In my experience, Google (among others) plays nice. Just put "disallow: *" in your robots.txt, and they won't bother you again.

My current problem is OpenAI, that scans massively ignoring every limit, 426, 444 and whatever you throw at them, and botnets from East Asia, using one IP per scrap, but thousands of IPs.

LaGrange 7 hours ago | parent | prev [-]

> It might work against people just use their Mini Mac with OpenClaw to summarize news every morning,

Good enough for me.

> More centralized web ftw.

This ain't got anything to do with "centralized web," this kind of epistemological vandalism can't be shunned enough.

sd9 9 hours ago | parent | prev | next [-]

Even it did work, I just can't bring myself to care enough. It doesn't feel like anything I could do on my site would make any material difference. I'm tired.

20k 9 hours ago | parent [-]

I definitely get this. The thing that gives me hope is that you only need to poison a very small % of content to damage AI models pretty significantly. It helps combat the mass scraping, because a significant chunk of the data they get will be useless, and its very difficult to filter it by hand

lucasfin000 7 hours ago | parent [-]

The asymmetry is what makes this very interesting. The cost to inject poison is basically zero for the site owner, but the cost to detect and filter it at scale is significant for the scraper. That math gets a lot worse for them as more sites adopt it. It doesn't solve the problem, but it changes the economics.

xyzal 6 hours ago | parent | prev | next [-]

About two years ago, I made up reference to a nonexistent python library and put code "using" it in just 5 GitHub repos. Several months later the free ChatGPT picked it up. So IMO it works.

logicprog 6 hours ago | parent [-]

Via websearch? Or training?

bediger4000 7 hours ago | parent | prev | next [-]

The search engine crawlers are sophisticated enough, but Meta's are not. Neither is Anthropic's Claude crawler. Source: personal experience trying garbage generators on Yandex, Blexbot, Meta's and Anthropics crawlers.

I'm completely uncertain that the unsophisticated garbage I generated makes any difference, much less "poisons" the LLMs. A fellow can dream, can't he?

spiderfarmer 8 hours ago | parent | prev | next [-]

There are hundreds of bots using residential proxies. That is not free. Make them pay.

m00dy 8 hours ago | parent | prev | next [-]

it won't work, especially on gemini. Googlebot is very experienced when it comes to crawling. It might work for OpenAI and others maybe.

nubg 9 hours ago | parent | prev | next [-]

What kind of migitations? How would you detect the poison fountain?

avereveard 9 hours ago | parent | next [-]

style="display: none;" aria-hidden="true" tabindex="1"

many scraper already know not to follow these, as it's how site used to "cheat" pagerank serving keyword soups

m00dy 8 hours ago | parent | next [-]

Google will give your website a penalty for doing this.

phplovesong 5 hours ago | parent | prev [-]

You dont have to use this.
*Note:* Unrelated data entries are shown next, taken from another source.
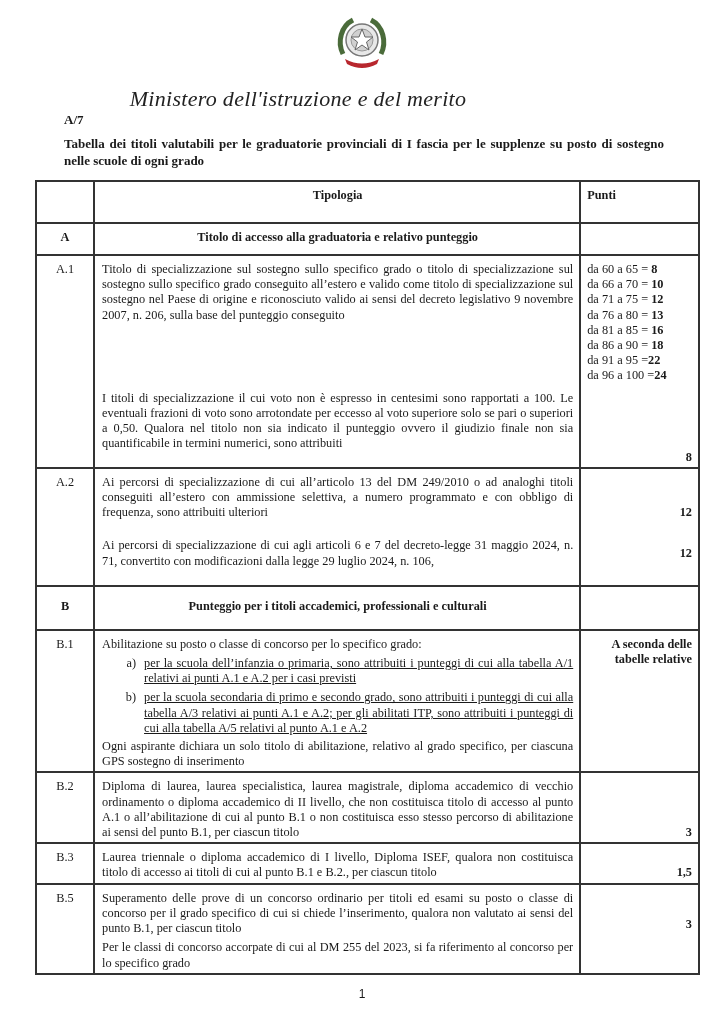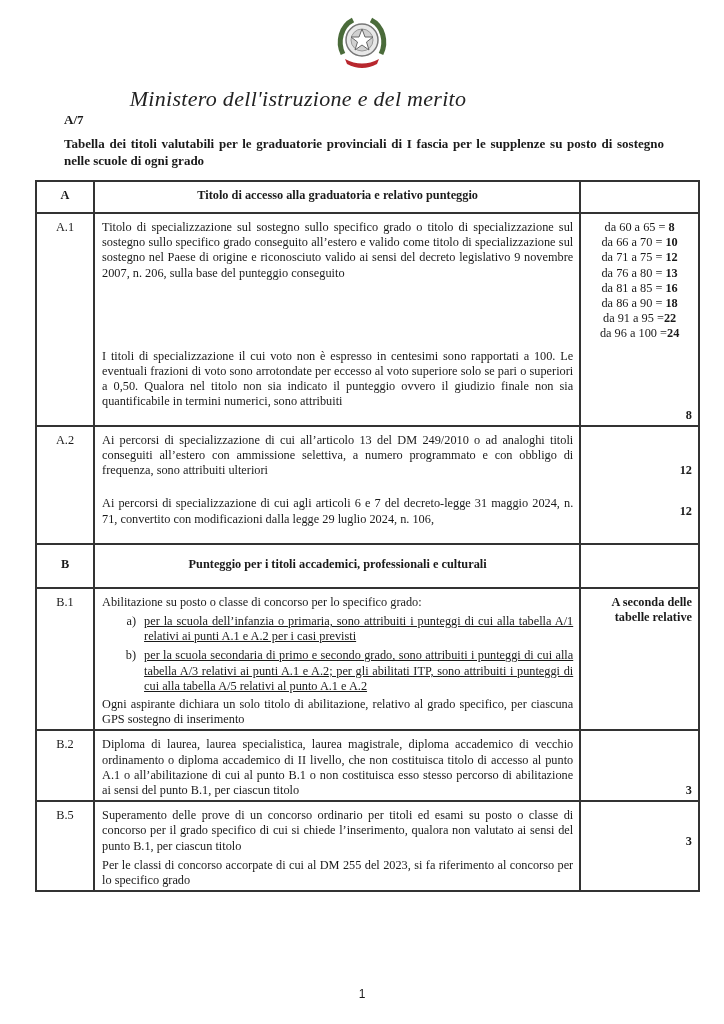--- a/index.html
+++ b/index.html
@@ -16,21 +16,21 @@
                font-size:12.3px; line-height:15.2px; }
   table.main td { border:2px solid #333; vertical-align:top; padding:0; }
   td.c1 { width:58px; text-align:center; padding-top:6px !important; }
   td.c2 { width:490px; padding:6px 6px 2px 7px !important; text-align:justify; }
   td.c3 { width:108px; padding:6px 6px 2px 6px !important; }
   .hdr td { height:32px; vertical-align:middle; font-weight:bold; }
   .hdr .c2 { text-align:center; }
   .sec td { font-weight:bold; }
   .sec .c2 { text-align:center; }
   .pts-right { text-align:right; font-weight:bold; }
-  .ranges { text-align:center; line-height:15.2px; }
+  .ranges { text-align:left; line-height:15.2px; }
   .ranges b { font-weight:bold; }
   .list-item { display:flex; margin-top:4px; }
   .list-item .lbl { width:34px; text-align:right; padding-right:8px; flex:none; }
   .list-item .txt { flex:1; text-align:justify;text-decoration:underline; }
   .bold-center { text-align:right; font-weight:bold; }
   .pagenum { position:absolute; left:0; width:724px; top:987px; text-align:center;
              font-family:"Liberation Sans", sans-serif; font-size:12px; }
 </style>
 </head>
 <body>
@@ -45,20 +45,25 @@
     <path d="M10 45 Q27 54 44 45 L42 50 Q27 58 12 50 Z" fill="#b8272e"></path>
   </svg>
 </div>
 
 <div class="ministry">Ministero dell'istruzione e del merito</div>
 <div class="code">A/7</div>
 <div class="title">Tabella dei titoli valutabili per le graduatorie provinciali di I fascia per le supplenze su posto di sostegno nelle scuole di ogni grado</div>
 
 <table class="main">
   <tbody>
+      <tr class="hdr">
+    <td class="c1"></td>
+    <td class="c2">Tipologia</td>
+    <td class="c3" style="text-align:left;">Punti</td>
+  </tr>
 
   <tr class="sec" style="height:32px;">
     <td class="c1">A</td>
     <td class="c2">Titolo di accesso alla graduatoria e relativo punteggio</td>
     <td class="c3"></td>
   </tr>
 
   <tr>
     <td class="c1">A.1</td>
     <td class="c2">
@@ -124,20 +129,27 @@
   </tr>
 
   <tr>
     <td class="c1">B.2</td>
     <td class="c2">Diploma di laurea, laurea specialistica, laurea magistrale, diploma accademico di vecchio ordinamento o diploma accademico di II livello, che non costituisca titolo di accesso al punto A.1 o all’abilitazione di cui al punto B.1 o non costituisca esso stesso percorso di abilitazione ai sensi del punto B.1, per ciascun titolo</td>
     <td class="c3" style="vertical-align:bottom;">
       <div class="pts-right">3</div>
     </td>
   </tr>
 
+  <tr>
+    <td class="c1">B.3</td>
+    <td class="c2">Laurea triennale o diploma accademico di I livello, Diploma ISEF, qualora non costituisca titolo di accesso ai titoli di cui al punto B.1 e B.2., per ciascun titolo</td>
+    <td class="c3" style="vertical-align:bottom;">
+      <div class="pts-right">1,5</div>
+    </td>
+  </tr>
 
 
   <tr>
     <td class="c1">B.5</td>
     <td class="c2">
       <div>Superamento delle prove di un concorso ordinario per titoli ed esami su posto o classe di concorso per il grado specifico di cui si chiede l’inserimento, qualora non valutato ai sensi del punto B.1, per ciascun titolo</div>
       <div style="margin-top:4px;">Per le classi di concorso accorpate di cui al DM 255 del 2023, si fa riferimento al concorso per lo specifico grado</div>
     </td>
     <td class="c3">
       <div style="height:26px;"></div>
You can have it visible bit hide it for humans with other easy tricks.

cuu508 4 hours ago | parent [-]

Scrapers can work around those other easy tricks too.

GaggiX 9 hours ago | parent | prev [-]

Because the internet is noisy and not up to date all recent LLMs are trained using Reinforcement Learning with Verifiable Rewards, if a model has learned the wrong signature of a function for example it would be apparent when executing the code.

phoronixrly 9 hours ago | parent | prev [-]

It does work, on two levels:

1. Simple, cheap, easy-to-detect bots will scrape the poison, and feed links to expensive-to-run browser-based bots that you can't detect in any other way.

2. Once you see a browser visit a bullshit link, you insta-ban it, as you can now see that it is a bot because it has been poisoned with the bullshit data.

My personal preference is using iocaine for this purpose though, in order to protect the entire server as opposed to a single site.